I slammed locker shut and quickly adjusted my outfit, a preppy, pastel purple ribbed cardigan with short sleeves and a flared polyester skirt almost the same color, and white, open-heeled loafers with chunky high heels—and speed-walked out to the front of the school. Luckily, the shiny yellow school bus rattled right there at the flagpole with the door open. I passed a row of blossoming dogwood trees and leapt inside.

"Good afternoon, miss," the wrinkled and gray man driving the bus said with a nod as I climbed aboard. "Take a seat."

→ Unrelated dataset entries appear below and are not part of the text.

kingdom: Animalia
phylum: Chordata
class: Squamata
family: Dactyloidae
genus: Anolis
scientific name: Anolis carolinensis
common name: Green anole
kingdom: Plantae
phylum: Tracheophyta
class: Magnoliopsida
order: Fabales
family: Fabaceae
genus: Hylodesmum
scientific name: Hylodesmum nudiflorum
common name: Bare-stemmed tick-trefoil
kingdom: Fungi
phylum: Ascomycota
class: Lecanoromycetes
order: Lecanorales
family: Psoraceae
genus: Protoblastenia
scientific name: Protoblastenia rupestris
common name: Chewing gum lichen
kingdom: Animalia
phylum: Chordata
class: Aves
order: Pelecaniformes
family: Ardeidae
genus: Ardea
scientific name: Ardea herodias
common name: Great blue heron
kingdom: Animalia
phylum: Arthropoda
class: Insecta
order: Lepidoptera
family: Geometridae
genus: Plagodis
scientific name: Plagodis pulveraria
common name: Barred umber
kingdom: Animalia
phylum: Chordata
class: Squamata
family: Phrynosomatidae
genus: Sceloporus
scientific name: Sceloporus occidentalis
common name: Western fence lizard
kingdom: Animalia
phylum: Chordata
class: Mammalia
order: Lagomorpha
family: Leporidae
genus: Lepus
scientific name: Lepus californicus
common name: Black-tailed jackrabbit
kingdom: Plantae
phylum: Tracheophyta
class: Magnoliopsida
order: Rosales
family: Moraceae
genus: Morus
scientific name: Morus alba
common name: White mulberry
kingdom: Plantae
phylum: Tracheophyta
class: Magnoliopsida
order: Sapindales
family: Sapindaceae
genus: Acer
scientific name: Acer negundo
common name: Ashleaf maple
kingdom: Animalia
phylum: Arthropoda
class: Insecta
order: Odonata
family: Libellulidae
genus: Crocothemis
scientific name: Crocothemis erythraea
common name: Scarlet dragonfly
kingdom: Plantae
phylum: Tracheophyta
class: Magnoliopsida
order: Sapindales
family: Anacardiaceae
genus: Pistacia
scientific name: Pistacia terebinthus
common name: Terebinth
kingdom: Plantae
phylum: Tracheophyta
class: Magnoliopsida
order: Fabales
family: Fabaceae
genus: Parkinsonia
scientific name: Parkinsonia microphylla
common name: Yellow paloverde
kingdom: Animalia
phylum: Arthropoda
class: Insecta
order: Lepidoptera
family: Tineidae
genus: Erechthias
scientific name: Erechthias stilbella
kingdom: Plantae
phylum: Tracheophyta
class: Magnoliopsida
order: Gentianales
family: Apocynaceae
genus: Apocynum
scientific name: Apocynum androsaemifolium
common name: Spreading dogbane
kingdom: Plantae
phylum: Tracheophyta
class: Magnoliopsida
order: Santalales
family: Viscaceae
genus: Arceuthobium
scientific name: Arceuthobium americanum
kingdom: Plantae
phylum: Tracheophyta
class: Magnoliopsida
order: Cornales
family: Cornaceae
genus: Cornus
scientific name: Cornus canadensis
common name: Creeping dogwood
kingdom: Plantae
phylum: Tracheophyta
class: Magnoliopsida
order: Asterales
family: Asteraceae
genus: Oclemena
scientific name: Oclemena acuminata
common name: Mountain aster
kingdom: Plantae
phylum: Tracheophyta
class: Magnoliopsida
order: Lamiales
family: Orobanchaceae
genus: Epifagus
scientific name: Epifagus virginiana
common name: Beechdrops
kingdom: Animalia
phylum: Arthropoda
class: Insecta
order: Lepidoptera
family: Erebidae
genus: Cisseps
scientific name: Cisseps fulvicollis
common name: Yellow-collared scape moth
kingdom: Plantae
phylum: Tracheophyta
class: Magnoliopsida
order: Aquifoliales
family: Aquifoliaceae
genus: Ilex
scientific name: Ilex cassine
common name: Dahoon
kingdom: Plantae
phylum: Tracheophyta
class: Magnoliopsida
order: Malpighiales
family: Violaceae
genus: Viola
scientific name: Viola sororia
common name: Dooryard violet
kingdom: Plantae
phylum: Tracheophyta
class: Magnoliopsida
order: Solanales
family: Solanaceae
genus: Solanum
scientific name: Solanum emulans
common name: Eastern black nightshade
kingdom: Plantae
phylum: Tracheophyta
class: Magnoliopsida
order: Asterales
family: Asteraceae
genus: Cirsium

I searched for an open spot. Any spot would do, as long as it was far away from Leo Goodwin. I spotted him sitting in the middle of the bus on the right side. As if he could sense my stare, Leo raised his head and the shock of his gaze shot down my spine like electric current. I dove into the first open seat I saw.

That was close.

The bus rumbled out of the parking lot. A substitute teacher, who looked well beyond retirement age, sat behind the aging bus driver, snoring. Mrs. Tuttle was not back from maternity leave yet—the baby came two weeks late, a healthy little boy nearly ten pounds and all red in the face like his father. For the past month, I practiced my speech with the substitute after school on Wednesdays, but it wasn't the same. The sub had a theater background and coached me to use more inflection, well-timed pauses, and hand gestures.